There is no escape from the tyranny of the clubs. "That of Marseilles has forced the city officials to resign;[1228] it has summoned the municipal body to appear before it; it has ignored the authority of the department, and has insulted the administrators of the law. Members of the Orleans club have kept the national Supreme Court under supervision, and taken part in its proceedings. Those of the Caen club have insulted the magistrates, and seized and burnt the records of the proceedings commenced against the destroyers of the statue of Louis XIV. At Alby they have forcibly abstracted from the record-office the papers relating to an assassin's trial, and burnt them." The club at Coutance gives the deputies of its district to understand that "no reflections must be cast on the laws of the people." That of Lyons stops an artillery train, under the pretext that the ministry in office does not enjoy the nation's confidence.—Thus does the club everywhere govern, or prepare to govern. On the one hand, at the elections, it sets aside or supports candidates; it alone votes, or, at least, controls the voting. In short, the club is the elective power, and practically, if not legally, enjoys the privileges of a political aristocracy.

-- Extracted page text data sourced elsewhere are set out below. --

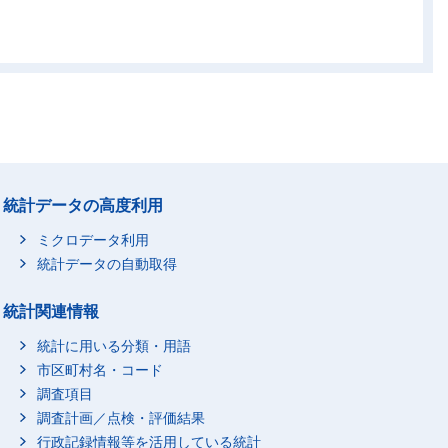
統計データの高度利用
ミクロデータ利用
統計データの自動取得
統計関連情報
統計に用いる分類・用語
市区町村名・コード
調査項目
調査計画／点検・評価結果
行政記録情報等を活用している統計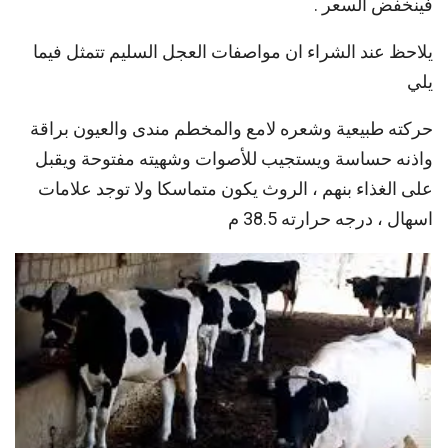
فينخفض السعر .
يلاحظ عند الشراء ان مواصفات العجل السليم تتمثل فيما
يلي
حركته طبيعية وشعره لامع والمخطم مندى والعيون براقة
واذنه حساسة ويستجيب للأصوات وشهيته مفتوحة ويقبل
على الغذاء بنهم ، الروث يكون متماسكا ولا توجد علامات
اسهال ، درجه حرارته 38.5 م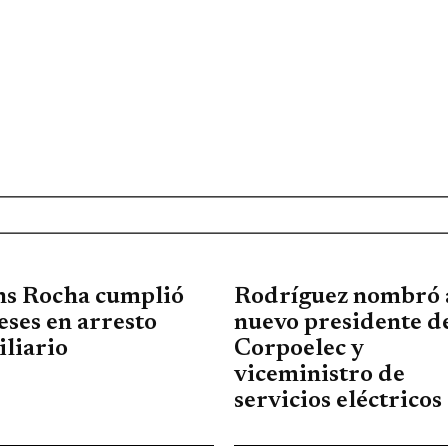
ns Rocha cumplió
Rodríguez nombró 
eses en arresto
nuevo presidente d
liario
Corpoelec y
viceministro de
servicios eléctricos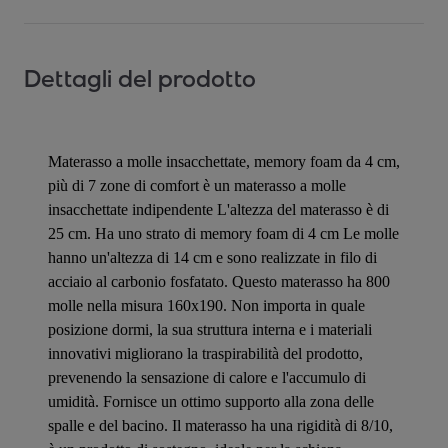
Dettagli del prodotto
Materasso a molle insacchettate, memory foam da 4 cm,
più di 7 zone di comfort è un materasso a molle
insacchettate indipendente L'altezza del materasso è di
25 cm. Ha uno strato di memory foam di 4 cm Le molle
hanno un'altezza di 14 cm e sono realizzate in filo di
acciaio al carbonio fosfatato. Questo materasso ha 800
molle nella misura 160x190. Non importa in quale
posizione dormi, la sua struttura interna e i materiali
innovativi migliorano la traspirabilità del prodotto,
prevenendo la sensazione di calore e l'accumulo di
umidità. Fornisce un ottimo supporto alla zona delle
spalle e del bacino. Il materasso ha una rigidità di 8/10,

On the other hand, it assumes to be a spontaneous police-board; it prepares and circulates the lists which designate the ill-disposed, suspected, and lukewarm; it lodges information against nobles whose sons have emigrated; against unsworn priests who still reside in their former parishes, and against nuns, "whose conduct is unconstitutional". It prompts, directs, and rebukes local authorities; it is itself a supplemental, superior, and usurping authority.—All at once, sensible men realize its character, and protest against it.

"A body thus organized," says a petition,[1229] "exists solely for arming one citizen against another.... Discussions take place there, and denunciations are made under the seal of inviolable secrecy..... Honest citizens, surrendered to the most atrocious calumny, are destroyed without an opportunity of defending themselves. It is a veritable Inquisition. It is the center of seditious publications, a school of cabals and intrigue. If the citizens have to blush at the selection of unworthy candidates, they are all due to this class of associations... Composed of the excited and the incendiary, of those who aim to rule the State," the club everywhere tends

"to a mastery of the popular opinion, to thwarting the municipalities, to an intrusion of itself between these and the people," to an usurpation of legal forms and to become a "colossus of despotism."

Vain complaints! The National Assembly, ever in alarm on its own account, shields the popular club and accords it its favor or indulgence. A journal of the party had recommended "the people to form themselves into small platoons." These platoons, one by one, are growing. Each borough now has a local oligarchy, an enlisted and governing band. To create an army out of these scattered bands, simply requires a staff and a central rallying-point. The central point and the staff have both for a long time been ready in Paris, it is the association of the "Friends of the Constitution."